Reason: Q is the midpoint of AP from midpoint theorem.

Assertion: ABCD and PQRC are rectangles. Q is the midpoint of AC, then BP = PC.

Reason: Through the midpoint of one side of a triangle, a line is drawn parallel to another side it bisects the third side.

Assertion: In ΔABC, M and N are midpoints of sides AB and AC. ∠BMN = 6x and ∠B = 2x. ∴ x = 22.5°.

Reason: Co-interior angles of parallel lines are supplementary.

In the figure, lines l, m and n are parallel.

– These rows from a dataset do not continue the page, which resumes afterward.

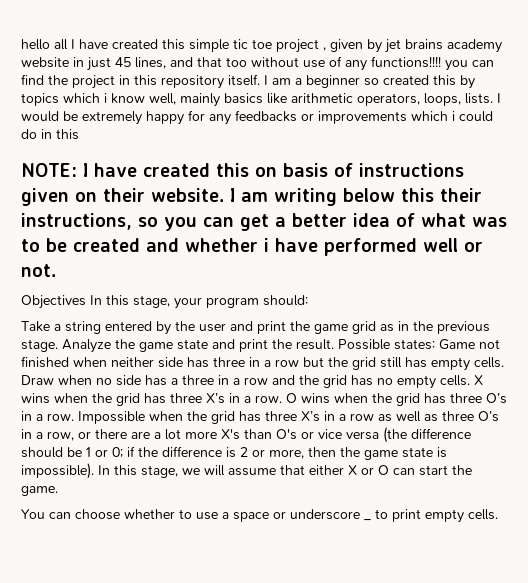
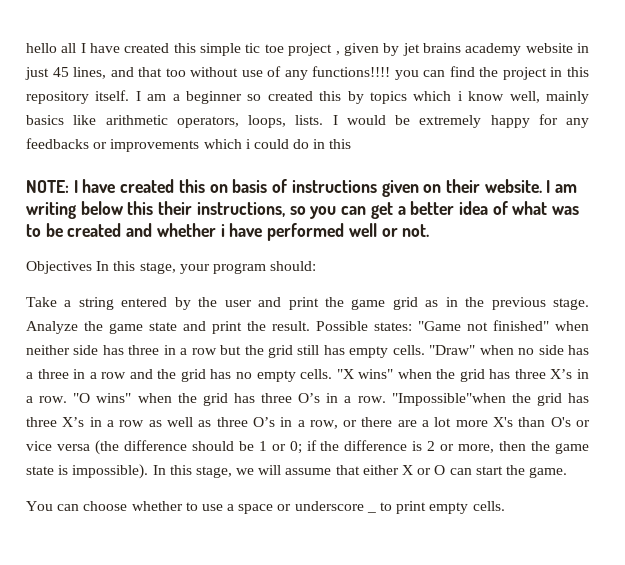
[439,339,500,350] [21,356,69,368] Game not finished -> [418,320,549,331] "Game not finished"
[21,375,54,385] Draw -> [429,345,476,355] "Draw"
[474,375,483,385] [21,393,50,404] X wins -> [336,369,394,379] "X wins"
[286,393,330,404] O wins -> [73,393,132,403] "O wins"
[78,411,183,424] Impossible when -> [391,393,506,406] "Impossible"when

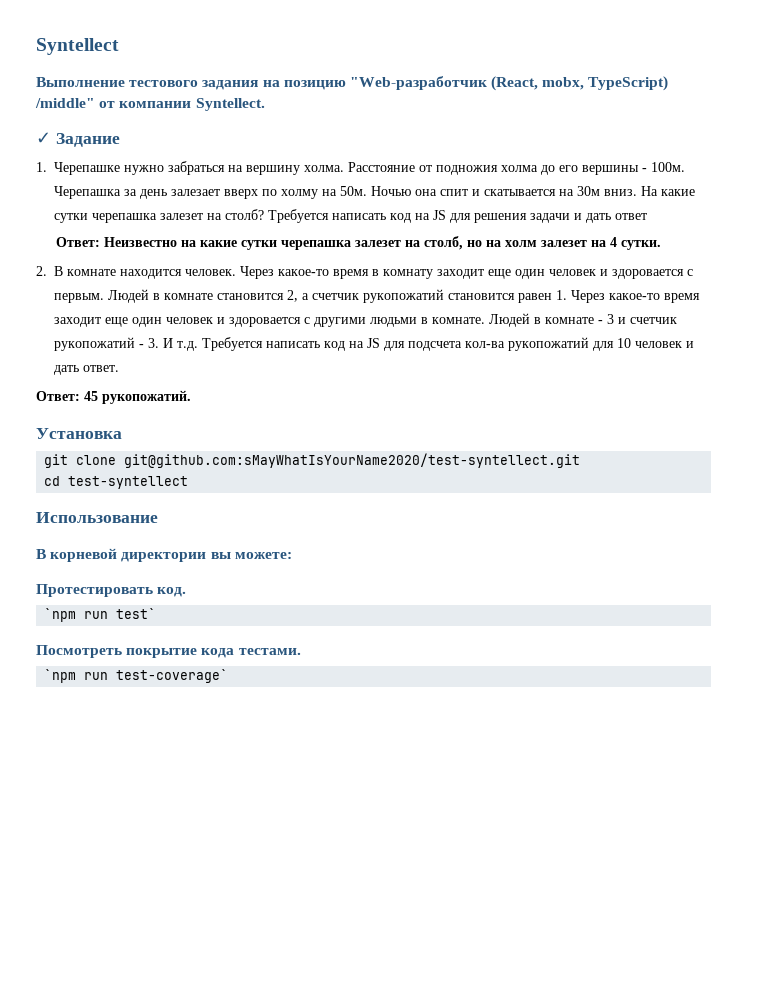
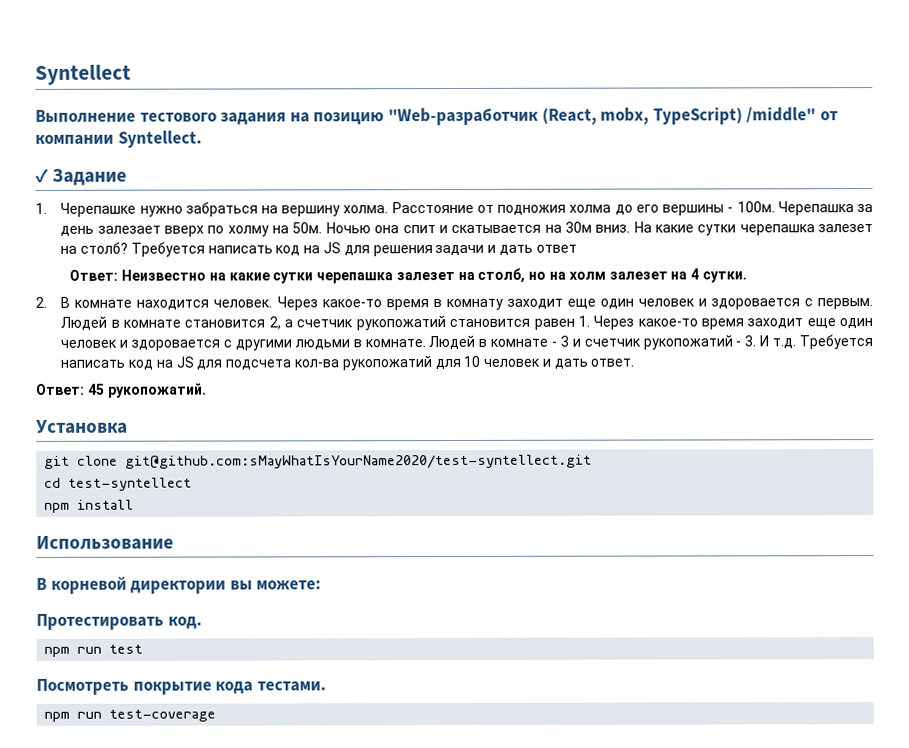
(189, 482) none -> [44,499,135,513] // npm install
[44,608,157,622] `npm run test` -> [44,644,144,657] npm run test
[44,669,229,683] `npm run test-coverage` -> [44,709,217,722] npm run test-coverage

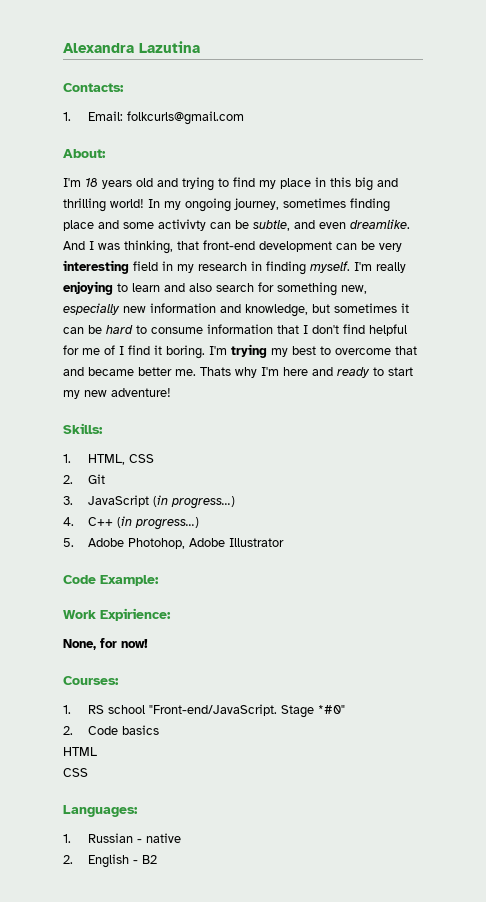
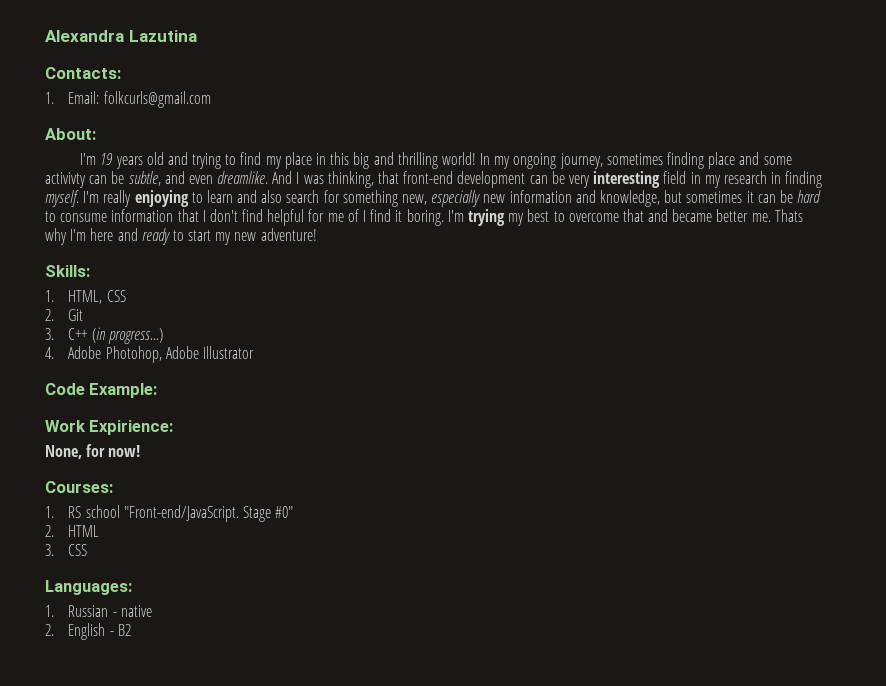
[85,178,98,187] 18 -> [100,153,114,165] 19
[87,495,235,509] [63,517,74,526] JavaScript (in progress...) // 4. -> (54, 334) none
[63,538,74,547] 5. -> [45,347,54,359] 4.
[317,705,345,714] [63,725,159,735] *#0" // 2. Code basics // -> [275,506,294,518] [45,525,54,537] #0" // 2.
(97, 751) none -> [45,544,54,556] 3.

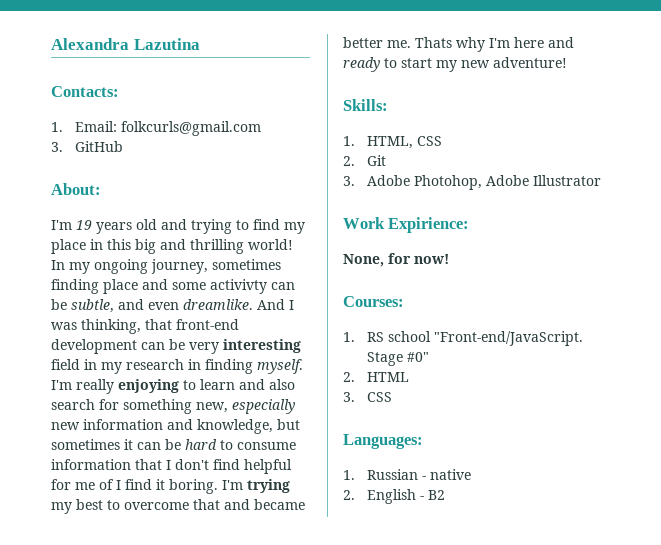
(211, 99) none -> [51,141,123,152] // 3. GitHub
[68,327,163,344] [45,347,54,359] C++ (in progress...) // 4. -> (355, 181) none
[45,383,158,398] // Code Example: -> (601, 180) none

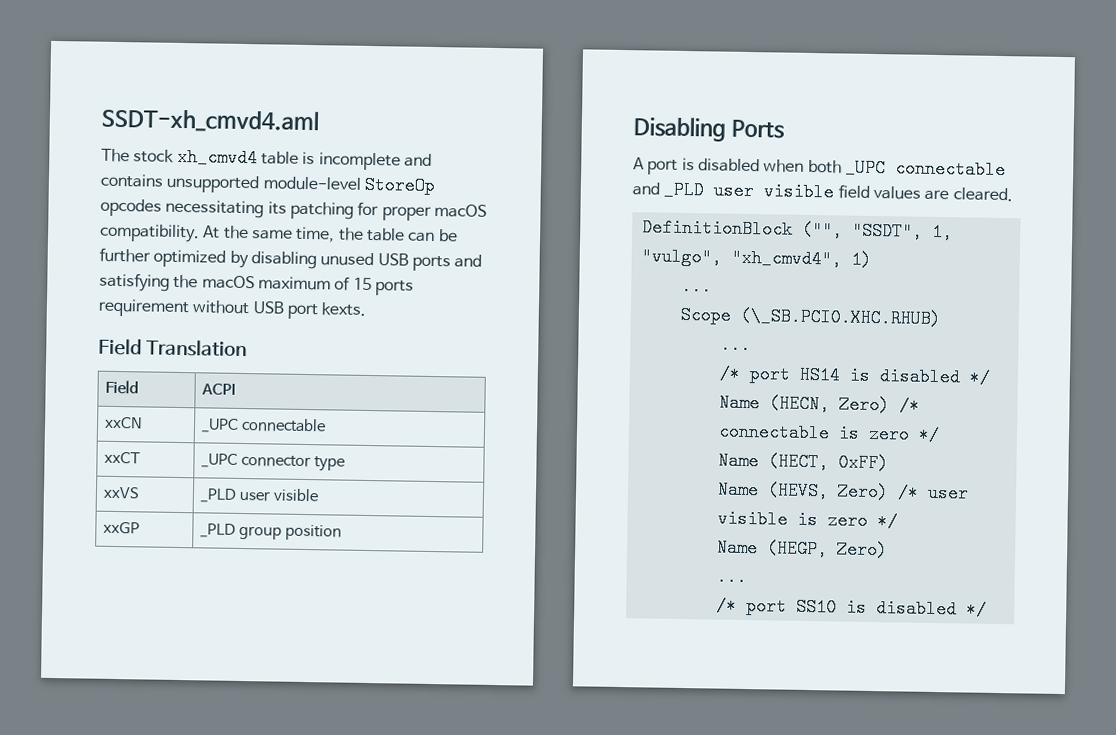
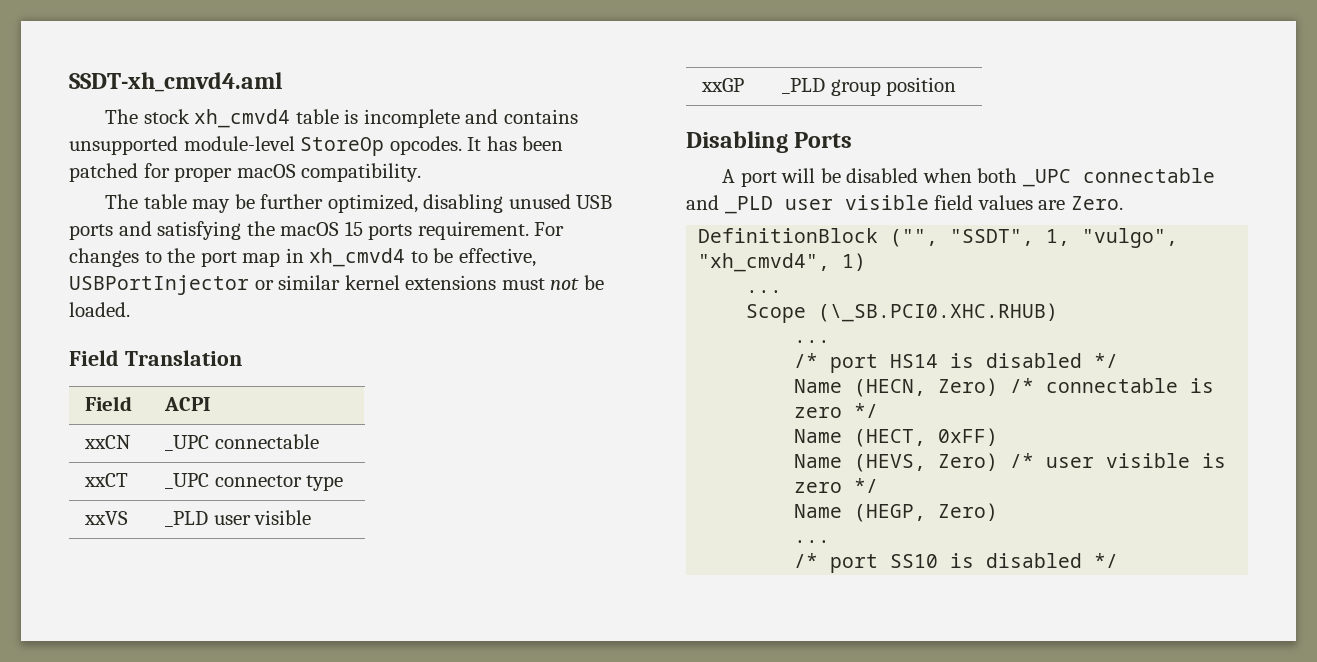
[100,198,354,220] opcodes necessitating its patching -> [389,136,564,155] [69,163,138,182] opcodes. It has been patched
[203,225,458,243] [99,247,249,269] At the same time, the table can be further optimized by -> [105,194,418,213] // The table may be further optimized,
[257,276,414,296] [98,298,368,320] maximum of 15 ports requirement without USB port kexts. -> [344,221,565,240] [69,248,536,267] [69,275,604,295] [69,302,130,317] 15 ports requirement. For changes to the port map in xh_cmvd4 to be effective, USBPortInjector or similar kernel extensions must not be loaded.
[681,157,695,171] is -> [781,168,841,183] will be
[952,187,1013,202] cleared. -> [1070,196,1123,210] Zero.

AP = PQ. Find

1. BC if AB = 3.5 cm
2. SQ if RQ = 2.8 cm
3. CQ if BP = 3.2 cm
4. PR if AS = 7.4 cm
5. BR if AS = 6.5 cm and CQ = 9.5 cm

M and N are mid-points of AB and AC.

1. Find x if ∠MNC = 3x – 10° and ∠C = x + 18°
2. Find y, if MN = (2y + 3) cm and BC = (3y + 8) cm

∠ABC = 90°. ABP is an equilateral triangle. PQ || BC. Prove that

1. PQ ⊥ AB
2. AQ = QB
3. R is the mid-point of AC.

ABCD is a parallelogram. P is the mid-point of DC and Q is a point on AC such that CQ = `1/4` AC. PQ produced meets BC at R. Prove that R is the mid-point of BC. [Hint: Join DB.]

PQRS is a parallelogram. M and N are mid-points of PQ and QR. Diagonals PR and QS meet at O.

1. Prove that MONQ is a parallelogram.
2. If PQ = 8 cm and PS = 6 cm, find the perimeter of MONQ.

In ΔABC, M and N are mid-points of sides AB and BC. P is a point on AC such that PN || AB. Prove that PMBN is a parallelogram.

ABCD is a rectangle. P, Q, R and S are the mid-points of sides AB, BC, CD and AD respectively. What kind of figure is PQRS? If AB = 32 cm and BC = 24 cm, find the perimeter of PQRS.

In ΔABC, M and N are mid-points of AB and AC respectively. P is any point on BC. Prove that MN bisects AP.